Curses might be easier to deal with.
“When’s that inspector supposed to be here?” he added.
I lifted his wrist to look at his watch. “Right about now.” I climbed out of the Jeep and walked to the porch. Jack had a distant look in his eyes, scanning the edge of the tree line.
Inside, the living room was blackened from floor to ceiling. Bits of the hardwood floors and painted walls just barely peeked through the char. Holes from the firefighters’ axes gaped like wounds. It was much worse than it had seemed last night. The door fra
mes in the hall and kitchen were blackened, the ceiling charred. It would take weeks to repair this damage—if it could be salvaged at all.
Now I saw why Jack had been so angry when he’d found me with the hose. I was shocked the whole house hadn’t gone up like kindling. I fought back tears as the door opened.
Jack entered with a man wearing a shirt and tie with jeans. The man was already sweating, his cuffs rolled to his elbows. His bald head was pink with sunburn.
“Miss Parker,” he said, shaking my hand. “I’m Nick Jacobs. Sorry to meet you under these circumstances.” He looked over my shoulder, already assessing the room.

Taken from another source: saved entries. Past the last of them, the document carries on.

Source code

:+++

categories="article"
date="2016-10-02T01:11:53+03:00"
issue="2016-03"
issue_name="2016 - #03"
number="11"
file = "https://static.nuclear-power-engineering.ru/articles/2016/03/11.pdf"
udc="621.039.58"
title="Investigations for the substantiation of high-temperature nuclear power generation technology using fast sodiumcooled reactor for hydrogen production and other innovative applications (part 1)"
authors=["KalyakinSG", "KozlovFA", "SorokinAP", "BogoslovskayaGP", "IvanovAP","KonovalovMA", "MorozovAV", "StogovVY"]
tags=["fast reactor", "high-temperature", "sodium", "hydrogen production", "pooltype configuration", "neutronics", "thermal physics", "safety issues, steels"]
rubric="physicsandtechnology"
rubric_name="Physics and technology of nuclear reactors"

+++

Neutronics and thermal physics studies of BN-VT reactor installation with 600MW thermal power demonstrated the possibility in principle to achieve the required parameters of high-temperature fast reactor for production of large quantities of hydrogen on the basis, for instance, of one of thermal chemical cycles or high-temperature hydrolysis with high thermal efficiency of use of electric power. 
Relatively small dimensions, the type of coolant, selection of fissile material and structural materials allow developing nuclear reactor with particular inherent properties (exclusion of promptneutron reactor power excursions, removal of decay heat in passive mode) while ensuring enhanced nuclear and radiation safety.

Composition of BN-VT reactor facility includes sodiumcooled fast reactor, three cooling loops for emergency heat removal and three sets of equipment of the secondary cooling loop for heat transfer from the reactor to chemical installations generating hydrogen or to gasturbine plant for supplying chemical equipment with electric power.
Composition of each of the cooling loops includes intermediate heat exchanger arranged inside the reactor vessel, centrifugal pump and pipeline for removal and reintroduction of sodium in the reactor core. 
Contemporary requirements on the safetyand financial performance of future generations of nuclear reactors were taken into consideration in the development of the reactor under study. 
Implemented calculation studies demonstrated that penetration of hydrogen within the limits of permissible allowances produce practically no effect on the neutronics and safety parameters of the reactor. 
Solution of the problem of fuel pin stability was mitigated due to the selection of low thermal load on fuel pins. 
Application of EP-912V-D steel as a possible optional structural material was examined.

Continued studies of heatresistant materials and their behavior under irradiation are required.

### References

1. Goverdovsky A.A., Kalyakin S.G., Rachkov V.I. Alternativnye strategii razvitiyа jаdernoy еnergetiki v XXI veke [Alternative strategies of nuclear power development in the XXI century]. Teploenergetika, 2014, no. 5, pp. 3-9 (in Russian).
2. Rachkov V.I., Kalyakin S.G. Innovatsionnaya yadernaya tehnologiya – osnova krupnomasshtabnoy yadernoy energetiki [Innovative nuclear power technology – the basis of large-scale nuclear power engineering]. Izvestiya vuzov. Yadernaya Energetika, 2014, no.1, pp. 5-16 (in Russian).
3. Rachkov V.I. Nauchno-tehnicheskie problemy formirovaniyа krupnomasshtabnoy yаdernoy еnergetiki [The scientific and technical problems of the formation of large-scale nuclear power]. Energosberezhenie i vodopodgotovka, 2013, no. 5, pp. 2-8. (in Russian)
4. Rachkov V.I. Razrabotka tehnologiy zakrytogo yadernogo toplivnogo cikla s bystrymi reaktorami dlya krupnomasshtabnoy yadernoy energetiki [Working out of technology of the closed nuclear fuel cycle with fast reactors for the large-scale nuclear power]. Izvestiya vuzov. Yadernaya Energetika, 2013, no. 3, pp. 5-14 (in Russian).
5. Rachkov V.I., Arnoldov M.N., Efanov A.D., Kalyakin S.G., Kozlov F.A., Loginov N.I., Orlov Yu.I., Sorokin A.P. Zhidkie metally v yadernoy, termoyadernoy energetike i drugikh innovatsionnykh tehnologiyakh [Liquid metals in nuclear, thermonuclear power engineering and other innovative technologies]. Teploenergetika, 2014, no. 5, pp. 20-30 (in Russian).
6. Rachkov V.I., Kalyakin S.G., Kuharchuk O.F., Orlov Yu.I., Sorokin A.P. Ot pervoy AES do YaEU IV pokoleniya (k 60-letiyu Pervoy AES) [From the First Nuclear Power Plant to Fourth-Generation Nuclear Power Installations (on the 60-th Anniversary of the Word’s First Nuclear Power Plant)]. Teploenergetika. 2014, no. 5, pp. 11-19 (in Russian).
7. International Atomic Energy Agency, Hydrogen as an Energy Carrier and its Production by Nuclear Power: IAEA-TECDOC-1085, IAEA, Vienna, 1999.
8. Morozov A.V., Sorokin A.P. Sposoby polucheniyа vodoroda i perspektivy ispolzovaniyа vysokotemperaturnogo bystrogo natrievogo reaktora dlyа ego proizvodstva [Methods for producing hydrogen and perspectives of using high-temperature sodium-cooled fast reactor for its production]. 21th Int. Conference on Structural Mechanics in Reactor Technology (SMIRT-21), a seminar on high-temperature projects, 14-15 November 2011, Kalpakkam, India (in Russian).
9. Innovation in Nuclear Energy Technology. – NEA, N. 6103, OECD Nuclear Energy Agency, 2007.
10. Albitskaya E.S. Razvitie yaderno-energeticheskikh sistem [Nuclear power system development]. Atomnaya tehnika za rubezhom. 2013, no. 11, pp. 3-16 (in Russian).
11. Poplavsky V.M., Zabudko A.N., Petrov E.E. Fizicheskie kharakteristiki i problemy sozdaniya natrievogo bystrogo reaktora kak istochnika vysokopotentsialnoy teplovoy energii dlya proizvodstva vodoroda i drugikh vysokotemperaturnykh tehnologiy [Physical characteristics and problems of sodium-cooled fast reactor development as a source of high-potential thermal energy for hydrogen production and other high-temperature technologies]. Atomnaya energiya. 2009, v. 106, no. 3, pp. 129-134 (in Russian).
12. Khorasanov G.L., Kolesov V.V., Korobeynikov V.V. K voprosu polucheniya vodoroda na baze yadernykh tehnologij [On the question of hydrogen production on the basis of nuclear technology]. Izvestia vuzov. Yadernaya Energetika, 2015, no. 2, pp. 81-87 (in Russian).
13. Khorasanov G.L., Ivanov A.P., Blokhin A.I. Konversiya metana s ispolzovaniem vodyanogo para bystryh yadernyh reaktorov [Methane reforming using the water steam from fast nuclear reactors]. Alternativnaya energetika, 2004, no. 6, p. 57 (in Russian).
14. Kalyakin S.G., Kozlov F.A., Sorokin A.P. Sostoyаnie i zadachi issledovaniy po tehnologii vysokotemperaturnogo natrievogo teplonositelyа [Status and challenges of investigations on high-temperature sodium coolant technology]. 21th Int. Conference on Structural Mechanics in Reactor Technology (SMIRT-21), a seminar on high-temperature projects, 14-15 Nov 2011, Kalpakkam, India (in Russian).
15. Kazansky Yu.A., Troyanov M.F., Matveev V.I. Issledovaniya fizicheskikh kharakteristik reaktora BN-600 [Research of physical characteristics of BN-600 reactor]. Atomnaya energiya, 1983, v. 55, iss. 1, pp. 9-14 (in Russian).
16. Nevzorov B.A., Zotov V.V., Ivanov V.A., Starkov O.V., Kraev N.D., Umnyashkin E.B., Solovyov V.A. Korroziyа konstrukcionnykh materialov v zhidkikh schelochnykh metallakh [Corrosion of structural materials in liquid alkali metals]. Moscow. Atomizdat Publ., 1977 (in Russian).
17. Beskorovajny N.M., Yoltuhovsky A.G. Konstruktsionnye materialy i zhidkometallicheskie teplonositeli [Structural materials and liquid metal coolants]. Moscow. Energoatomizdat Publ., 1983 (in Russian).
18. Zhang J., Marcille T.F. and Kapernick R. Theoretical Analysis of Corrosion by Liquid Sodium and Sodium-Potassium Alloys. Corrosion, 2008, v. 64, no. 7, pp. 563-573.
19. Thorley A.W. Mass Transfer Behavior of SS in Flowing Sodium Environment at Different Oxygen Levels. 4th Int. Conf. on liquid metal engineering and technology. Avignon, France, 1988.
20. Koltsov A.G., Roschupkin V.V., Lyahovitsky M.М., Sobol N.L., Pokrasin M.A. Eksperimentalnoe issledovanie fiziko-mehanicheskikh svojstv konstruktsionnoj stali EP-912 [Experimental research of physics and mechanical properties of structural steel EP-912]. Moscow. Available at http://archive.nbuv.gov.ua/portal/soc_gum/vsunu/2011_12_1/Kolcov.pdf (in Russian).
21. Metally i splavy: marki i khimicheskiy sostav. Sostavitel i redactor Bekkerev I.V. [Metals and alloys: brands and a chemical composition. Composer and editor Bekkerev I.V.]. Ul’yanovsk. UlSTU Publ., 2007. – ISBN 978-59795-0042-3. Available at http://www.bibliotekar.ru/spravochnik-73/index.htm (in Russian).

A surge of nausea hit me, and I thought for sure I’d vomit right on his shoes. Jack gave me a concerned look as I excused myself and returned to the porch.
Outside, I took a deep breath, exhaling slowly. It seemed my breathing was the only thing I could control. Stumbling down the walk, I sank to my knees and then lay back in the grass, imagining how it might feel if the ground ripped open and covered me. Overhead, clouds floated like cotton balls on a pale sky.
After a few minutes, I heard Jack’s boots thumping on the porch, scuffing in the grass as they came nearer. He sat next to me, but for a long while he said nothing.
“Just when I think it can’t get any worse,” I said, “it always does.”
“We’ll fix this,” he said.
I scowled. “Part of me wants to pack up and leave. Get in the car and drive.”
He plucked a weed from between his feet, twirling it in his fingers as he stared out over the yard.
“My father would love that, though. He’d love to rub my nose in this for the next decade.”
“You worry too much about what your father thinks.”
That’s when the tears started. The ugly tears that come with the angry cry that comes when you finally see the truth you’ve been avoiding.
I couldn’t hold back any more.
Jack stared across the yard, chewing his lip.
Men never understand the angry cry.
“I don’t know why I care so much what he thinks. Sometimes I wish I could leave everything behind—my job, my home—and start over with no father to impress.”